Figure 3. The major structural features of AtAbf43C shown using the arabinose-soaked structure (PDB code: 9NXH).

Magnesium (Mg²⁺) is shown as a purple sphere, glycerol molecules are shown as green stick structures, and arabinose molecules are shown as dark gray stick structures. (a) The overall structure of AtAbf43C with the GH43 domain shown in yellow and the CBM42 domain shown in red. (b) The five-bladed β-propeller structure of the GH43 domain, with each blade shown in a distinct color. (c) The three catalytic residues labeled and shown as stick structures within the GH43 structure. (d) The β-trefoil structure of the CBM42 domain, with each subdomain shown in a distinct color. (e) Arabinose bound in the β-pocket of the CBM42 domain. (f) Arabinose bound in the γ-pocket of the CBM42 domain. Contacted residues in (e & f) are labeled and shown as stick structures. Hydrogen bonds between the residues and arabinose molecule bonds are shown as dashed cyan lines, with bond lengths labeled in Å. CBM, carbohydrate binding module; GH, glycoside hydrolase.

Figure 4. Structural comparison of AtAbf43C and SaAraf43A.
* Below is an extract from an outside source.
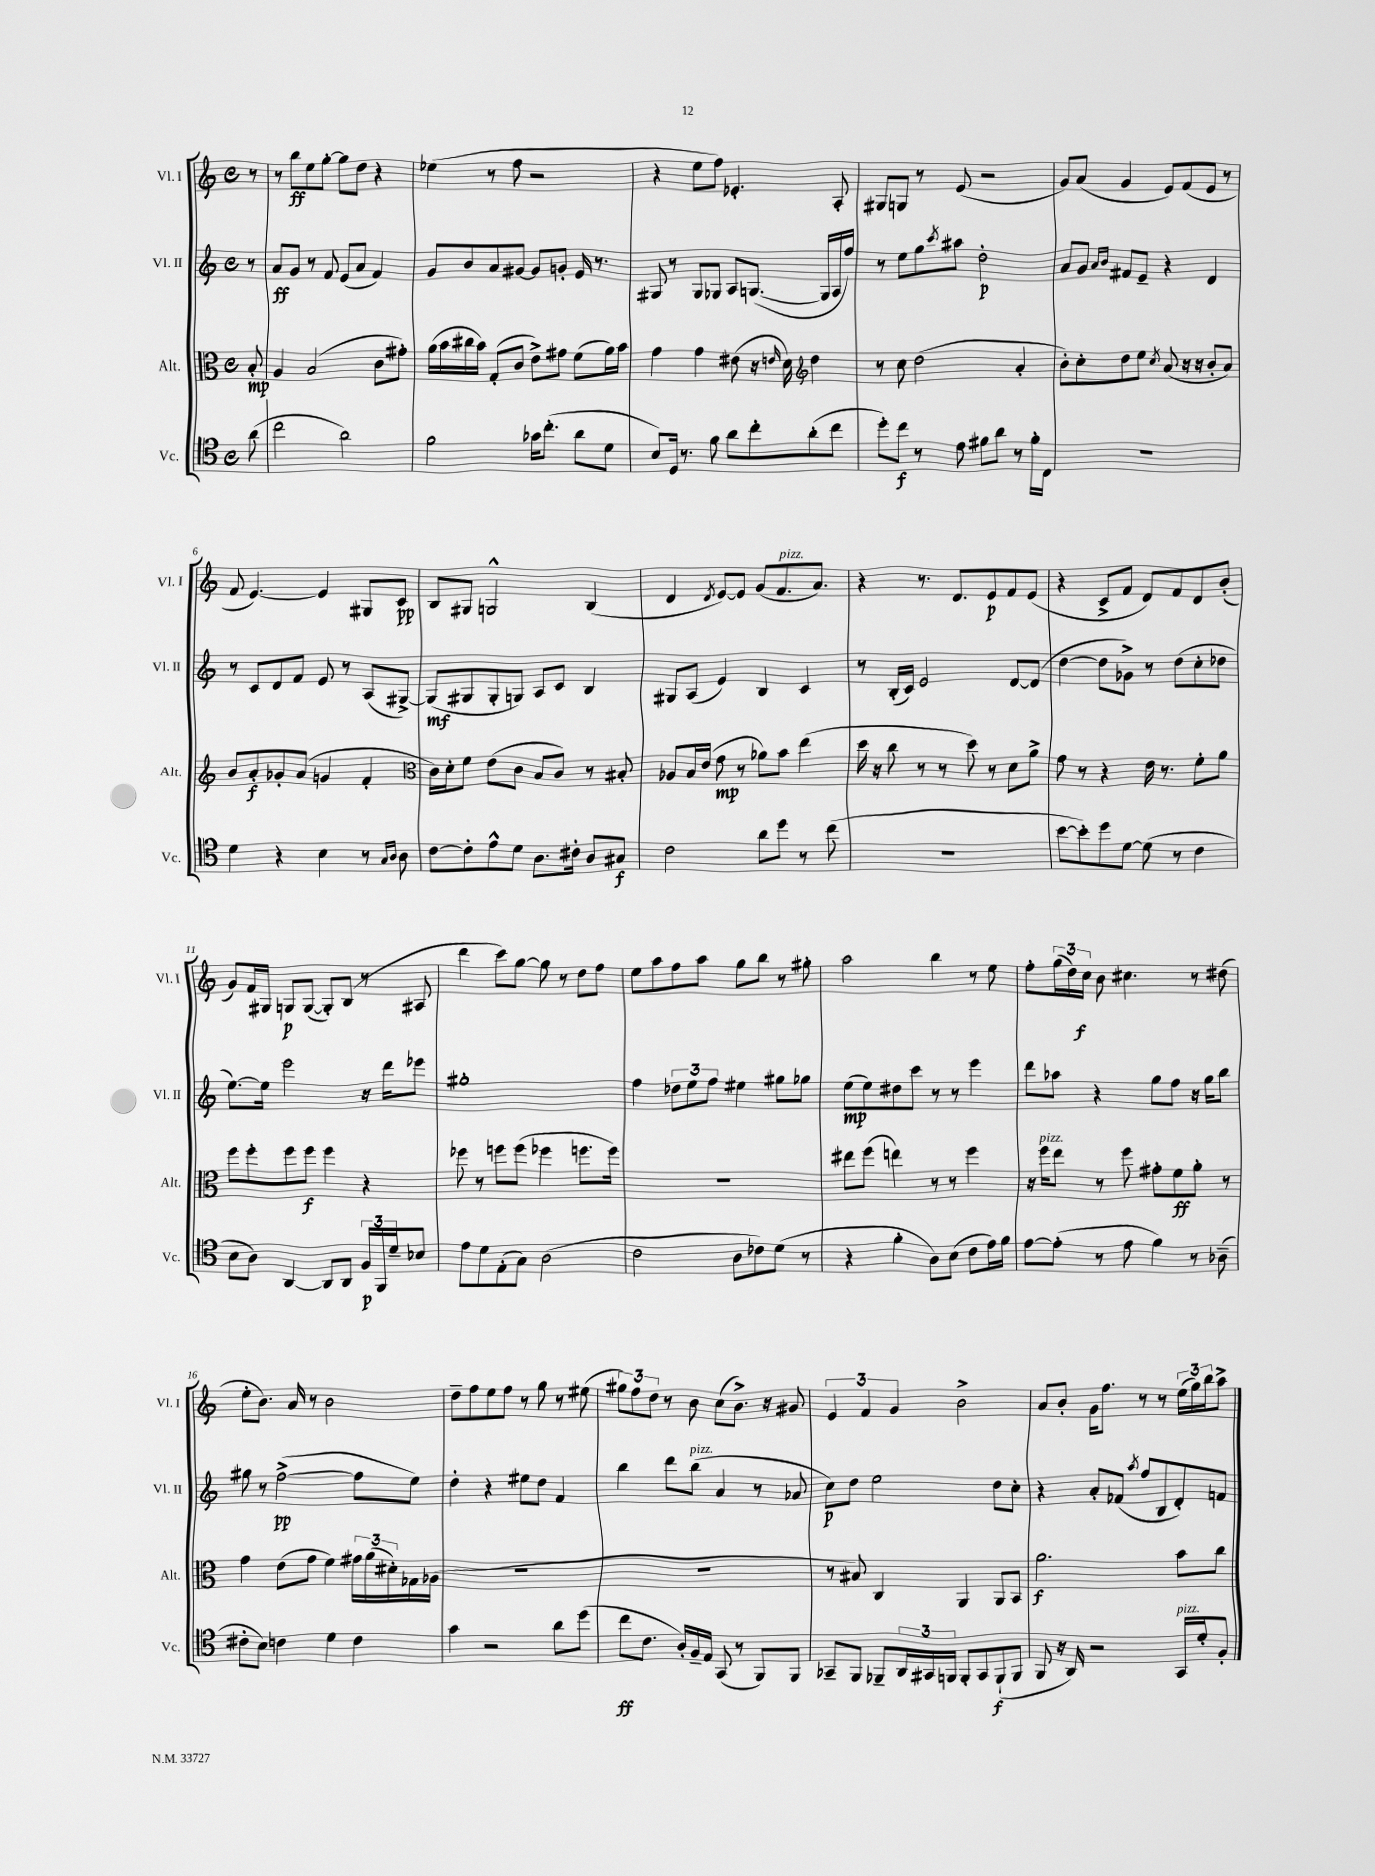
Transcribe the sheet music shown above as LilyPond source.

(a) Structural alignment of the GH43 domain of arabinose soaked AtAbf43C structure (GH43 domain in yellow, CBM42 domain in red) with the structure of SaAraf43A complexed with arabinotriose (PDB Code: 3AKH) shown in light blue. (b) Alignment of the catalytic residues in SaAraf43A (light blue) and co-crystallized arabinose and arabinobiose molecules in SaAraf43A structure with the active site residues of AtAbf43C (yellow). (c) Superimposition of the arabinose and arabinobiose molecules from the SaAraf43A structure onto the surface structure of AtAbf43C, with the AtAbf43C catalytic residues shown in yellow. In (a-c), sodium (Na⁺) is shown as an orange sphere, chlorine (Cl^-) is shown as a green sphere, glycerol molecules are shown as green stick structures, and sugar molecules are shown as dark gray stick structures. CBM, carbohydrate binding module; GH, glycoside hydrolase.